AVAILABLE DATA:
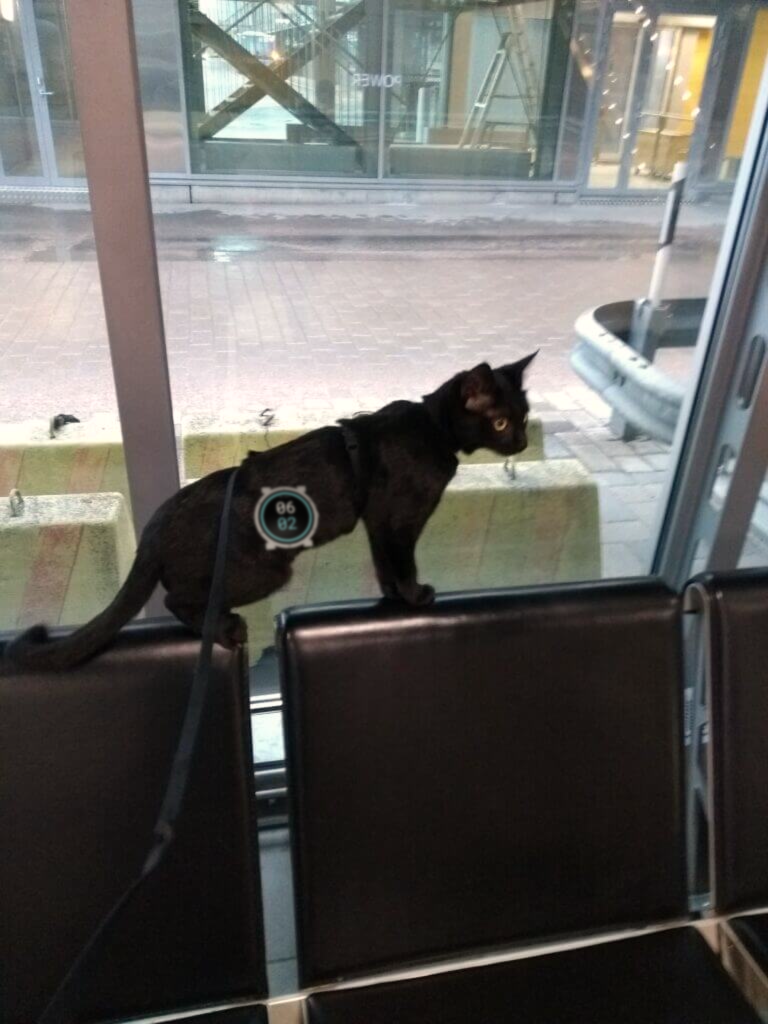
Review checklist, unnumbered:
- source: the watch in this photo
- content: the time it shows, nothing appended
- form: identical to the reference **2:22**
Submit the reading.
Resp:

OBJECTIVE: Gather every line above that contains the string "shows", matching case exactly.

RESULT OF THIS TASK:
- content: the time it shows, nothing appended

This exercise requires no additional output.